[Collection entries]
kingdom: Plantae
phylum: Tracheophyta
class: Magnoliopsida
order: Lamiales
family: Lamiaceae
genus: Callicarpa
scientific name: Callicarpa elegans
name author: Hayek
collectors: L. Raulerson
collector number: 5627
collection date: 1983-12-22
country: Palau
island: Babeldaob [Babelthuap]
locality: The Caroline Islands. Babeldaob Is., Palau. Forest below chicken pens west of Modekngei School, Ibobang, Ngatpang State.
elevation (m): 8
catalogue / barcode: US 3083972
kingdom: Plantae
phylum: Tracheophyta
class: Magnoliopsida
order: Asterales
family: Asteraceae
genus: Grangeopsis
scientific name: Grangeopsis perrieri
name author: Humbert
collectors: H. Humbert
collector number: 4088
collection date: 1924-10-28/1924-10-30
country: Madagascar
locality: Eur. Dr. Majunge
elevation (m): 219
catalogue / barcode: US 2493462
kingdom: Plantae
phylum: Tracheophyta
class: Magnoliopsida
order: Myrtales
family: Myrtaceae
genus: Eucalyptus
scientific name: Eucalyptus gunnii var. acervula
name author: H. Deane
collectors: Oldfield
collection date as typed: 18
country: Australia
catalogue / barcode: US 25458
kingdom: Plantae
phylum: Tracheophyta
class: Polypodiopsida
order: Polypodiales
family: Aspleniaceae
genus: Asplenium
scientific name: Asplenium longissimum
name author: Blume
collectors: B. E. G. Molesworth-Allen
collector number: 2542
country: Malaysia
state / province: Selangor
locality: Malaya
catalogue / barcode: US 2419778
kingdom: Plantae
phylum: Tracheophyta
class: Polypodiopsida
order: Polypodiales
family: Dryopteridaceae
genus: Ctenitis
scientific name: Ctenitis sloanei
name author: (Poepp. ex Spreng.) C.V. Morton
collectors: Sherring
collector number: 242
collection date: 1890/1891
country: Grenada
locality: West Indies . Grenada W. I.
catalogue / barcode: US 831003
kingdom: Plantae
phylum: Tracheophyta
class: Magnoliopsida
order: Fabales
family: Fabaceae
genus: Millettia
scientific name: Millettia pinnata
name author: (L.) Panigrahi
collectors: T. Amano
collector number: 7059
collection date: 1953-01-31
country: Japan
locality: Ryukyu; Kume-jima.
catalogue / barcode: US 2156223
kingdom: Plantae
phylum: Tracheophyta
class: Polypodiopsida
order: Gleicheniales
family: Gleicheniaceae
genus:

=== DIRECTIVE ===
Rewrite the lines above as a Markdown table with the columns "Row" and "Line", one row per line, skipping any blank lines.

=== FINAL RESULT ===
| Row | Line |
|---|---|
| 1 | kingdom: Plantae |
| 2 | phylum: Tracheophyta |
| 3 | class: Magnoliopsida |
| 4 | order: Lamiales |
| 5 | family: Lamiaceae |
| 6 | genus: Callicarpa |
| 7 | scientific name: Callicarpa elegans |
| 8 | name author: Hayek |
| 9 | collectors: L. Raulerson |
| 10 | collector number: 5627 |
| 11 | collection date: 1983-12-22 |
| 12 | country: Palau |
| 13 | island: Babeldaob [Babelthuap] |
| 14 | locality: The Caroline Islands. Babeldaob Is., Palau. Forest below chicken pens west of Modekngei School, Ibobang, Ngatpang State. |
| 15 | elevation (m): 8 |
| 16 | catalogue / barcode: US 3083972 |
| 17 | kingdom: Plantae |
| 18 | phylum: Tracheophyta |
| 19 | class: Magnoliopsida |
| 20 | order: Asterales |
| 21 | family: Asteraceae |
| 22 | genus: Grangeopsis |
| 23 | scientific name: Grangeopsis perrieri |
| 24 | name author: Humbert |
| 25 | collectors: H. Humbert |
| 26 | collector number: 4088 |
| 27 | collection date: 1924-10-28/1924-10-30 |
| 28 | country: Madagascar |
| 29 | locality: Eur. Dr. Majunge |
| 30 | elevation (m): 219 |
| 31 | catalogue / barcode: US 2493462 |
| 32 | kingdom: Plantae |
| 33 | phylum: Tracheophyta |
| 34 | class: Magnoliopsida |
| 35 | order: Myrtales |
| 36 | family: Myrtaceae |
| 37 | genus: Eucalyptus |
| 38 | scientific name: Eucalyptus gunnii var. acervula |
| 39 | name author: H. Deane |
| 40 | collectors: Oldfield |
| 41 | collection date as typed: 18 |
| 42 | country: Australia |
| 43 | catalogue / barcode: US 25458 |
| 44 | kingdom: Plantae |
| 45 | phylum: Tracheophyta |
| 46 | class: Polypodiopsida |
| 47 | order: Polypodiales |
| 48 | family: Aspleniaceae |
| 49 | genus: Asplenium |
| 50 | scientific name: Asplenium longissimum |
| 51 | name author: Blume |
| 52 | collectors: B. E. G. Molesworth-Allen |
| 53 | collector number: 2542 |
| 54 | country: Malaysia |
| 55 | state / province: Selangor |
| 56 | locality: Malaya |
| 57 | catalogue / barcode: US 2419778 |
| 58 | kingdom: Plantae |
| 59 | phylum: Tracheophyta |
| 60 | class: Polypodiopsida |
| 61 | order: Polypodiales |
| 62 | family: Dryopteridaceae |
| 63 | genus: Ctenitis |
| 64 | scientific name: Ctenitis sloanei |
| 65 | name author: (Poepp. ex Spreng.) C.V. Morton |
| 66 | collectors: Sherring |
| 67 | collector number: 242 |
| 68 | collection date: 1890/1891 |
| 69 | country: Grenada |
| 70 | locality: West Indies . Grenada W. I. |
| 71 | catalogue / barcode: US 831003 |
| 72 | kingdom: Plantae |
| 73 | phylum: Tracheophyta |
| 74 | class: Magnoliopsida |
| 75 | order: Fabales |
| 76 | family: Fabaceae |
| 77 | genus: Millettia |
| 78 | scientific name: Millettia pinnata |
| 79 | name author: (L.) Panigrahi |
| 80 | collectors: T. Amano |
| 81 | collector number: 7059 |
| 82 | collection date: 1953-01-31 |
| 83 | country: Japan |
| 84 | locality: Ryukyu; Kume-jima. |
| 85 | catalogue / barcode: US 2156223 |
| 86 | kingdom: Plantae |
| 87 | phylum: Tracheophyta |
| 88 | class: Polypodiopsida |
| 89 | order: Gleicheniales |
| 90 | family: Gleicheniaceae |
| 91 | genus: |